The tallest mountains in the world would still be beneath one mile of water in the Mariana trench.
Deep ocean trenches are formed through interactions between tectonic plates, also called lithospheric plates. As these plates slide past one another, the heavier of the two plates slide beneath the lighter plate, creating a convergence point. This point creates an ocean trench, which is long, deep but very narrow. These trenches are surficial proof that lithospheric plates are returning to the mantle of the Earth.
Lithospheric plates make up the fractured surface of the earth. These plates come in two types: oceanic and continental. The oceanic plates are typically composed of basaltic type rocks. Continental plates are composed of granite based rocks. Trenches are formed when heavier oceanic plates are forced down into the mantle, since basaltic rocks are heavier than granite rocks and create the steep V shape of an deed oceanic trench.
According to plate tectonic theory, new crust is being produced on the plates at a rate of a few centimeters a year. With new crust being created, you might expect that the size of the Earth would grow over time. However, this has not been the case. One theory to explain why is that the subduction zone present at deep ocean trenches is pushed under another at roughly the same rate as new crust is being created.
Island Volcanic Arcs
Deep ocean trenches typically run parallel to island volcanic arcs. Islands such as the Marianas and the Aleutian are located very closely to deep oceanic trenches. It is theorized, these volcanic islands are the result of magma partially melting the plates at the subduction zone and creating new islands. Around the Pacific, volcanic island arcs are found along the oceanic plates, creating what is known as the “Ring of Fire.”
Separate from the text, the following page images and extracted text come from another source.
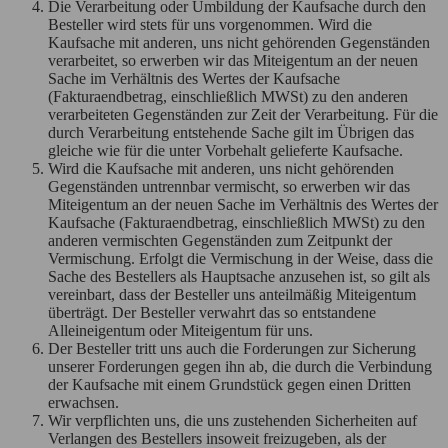
Die Verarbeitung oder Umbildung der Kaufsache durch den
Besteller wird stets für uns vorgenommen. Wird die
Kaufsache mit anderen, uns nicht gehörenden Gegenständen
verarbeitet, so erwerben wir das Miteigentum an der neuen
Sache im Verhältnis des Wertes der Kaufsache
(Fakturaendbetrag, einschließlich MWSt) zu den anderen
verarbeiteten Gegenständen zur Zeit der Verarbeitung. Für die
durch Verarbeitung entstehende Sache gilt im Übrigen das
gleiche wie für die unter Vorbehalt gelieferte Kaufsache.
Wird die Kaufsache mit anderen, uns nicht gehörenden
Gegenständen untrennbar vermischt, so erwerben wir das
Miteigentum an der neuen Sache im Verhältnis des Wertes der
Kaufsache (Fakturaendbetrag, einschließlich MWSt) zu den
anderen vermischten Gegenständen zum Zeitpunkt der
Vermischung. Erfolgt die Vermischung in der Weise, dass die
Sache des Bestellers als Hauptsache anzusehen ist, so gilt als
vereinbart, dass der Besteller uns anteilmäßig Miteigentum
überträgt. Der Besteller verwahrt das so entstandene
Alleineigentum oder Miteigentum für uns.
Der Besteller tritt uns auch die Forderungen zur Sicherung
unserer Forderungen gegen ihn ab, die durch die Verbindung
der Kaufsache mit einem Grundstück gegen einen Dritten
erwachsen.
Wir verpflichten uns, die uns zustehenden Sicherheiten auf
Verlangen des Bestellers insoweit freizugeben, als der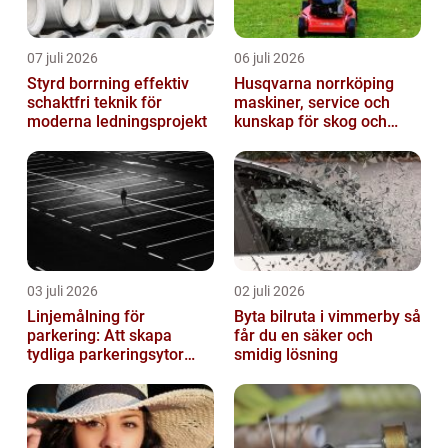
07 juli 2026
06 juli 2026
Styrd borrning effektiv
Husqvarna norrköping
schaktfri teknik för
maskiner, service och
moderna ledningsprojekt
kunskap för skog och
trädgård
03 juli 2026
02 juli 2026
Linjemålning för
Byta bilruta i vimmerby så
parkering: Att skapa
får du en säker och
tydliga parkeringsytor
smidig lösning
genom att måla
parkeringslinjer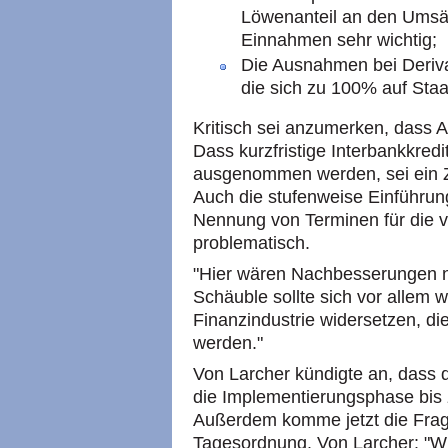
Löwenanteil an den Umsät
Einnahmen sehr wichtig;
Die Ausnahmen bei Deriva
die sich zu 100% auf Sta
Kritisch sei anzumerken, dass
Dass kurzfristige Interbankkredi
ausgenommen werden, sei ein Zu
Auch die stufenweise Einführun
Nennung von Terminen für die v
problematisch.
"Hier wären Nachbesserungen no
Schäuble sollte sich vor allem
Finanzindustrie widersetzen, die 
werden."
Von Larcher kündigte an, dass
die Implementierungsphase bis 
Außerdem komme jetzt die Frag
Tagesordnung. Von Larcher: "Wir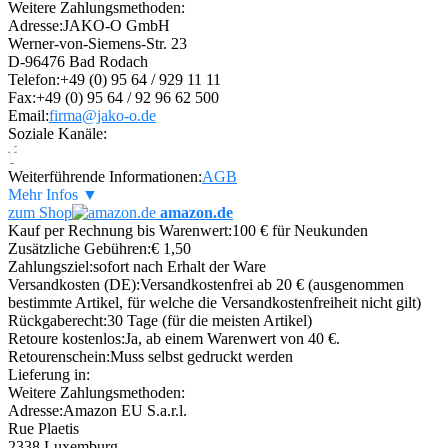
Weitere Zahlungsmethoden:
Adresse:
JAKO-O GmbH
Werner-von-Siemens-Str. 23
D-96476 Bad Rodach
Telefon:
+49 (0) 95 64 / 929 11 11
Fax:
+49 (0) 95 64 / 92 96 62 500
Email:
firma@jako-o.de
Soziale Kanäle:
Weiterführende Informationen:
AGB
Mehr Infos ▼
zum Shop
amazon.de
Kauf per Rechnung bis Warenwert:
100 € für Neukunden
Zusätzliche Gebühren:
€ 1,50
Zahlungsziel:
sofort nach Erhalt der Ware
Versandkosten (DE):
Versandkostenfrei ab 20 € (ausgenommen
bestimmte Artikel, für welche die Versandkostenfreiheit nicht gilt)
Rückgaberecht:
30 Tage (für die meisten Artikel)
Retoure kostenlos:
Ja, ab einem Warenwert von 40 €.
Retourenschein:
Muss selbst gedruckt werden
Lieferung in:
Weitere Zahlungsmethoden:
Adresse:
Amazon EU S.a.r.l.
Rue Plaetis
2338 Luxemburg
Another natural phenomenon associated with deep oceanic trenches are earthquakes. The earthquakes occur as the two plates are sliding past one another. The two plates move very slowly and pressure builds between the plates as they try to pass one another. When the pressure becomes too great, the plates move and the energy released creates earthquakes.
The Challenger Deep
The deepest oceanic trench is the Challenger Deep located in the Mariana trench. Challenger Deep is 10,911 meters or 35,798 feet below sea level. This point was first reached by Jacques Piccard and Don Walsh with the Bathyscape Trieste in 1960. The trip to the bottom of the world took more than five hours and the observers were only able to stay for 20 minutes. Fish and shrimp were observed at this location. Many unmanned robotic vehicles have traveled to Challenger Deep but Piccard and Walsh are the only explorers to reach the depth in a manned vehicle.